What the task asks:
Each line from the one containing "Wallbox Lastmanagement" to the end of the records below should be restated word for word; please leave out all other lines.

------------------------------

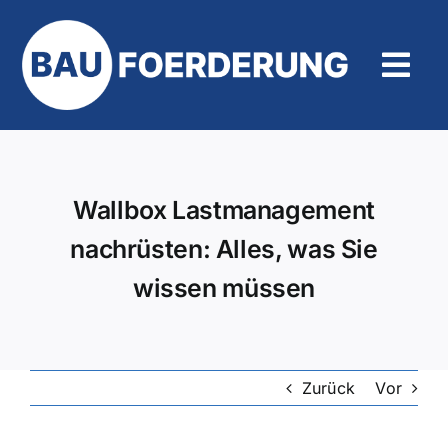
Zum
Inhalt
springen
Tog
Navi
Hilfe und Kontakt
Wallbox Lastmanagement
nachrüsten: Alles, was Sie
wissen müssen
Zurück
Vor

------------------------------

Problem solution:
Wallbox Lastmanagement
nachrüsten: Alles, was Sie
wissen müssen
Zurück
Vor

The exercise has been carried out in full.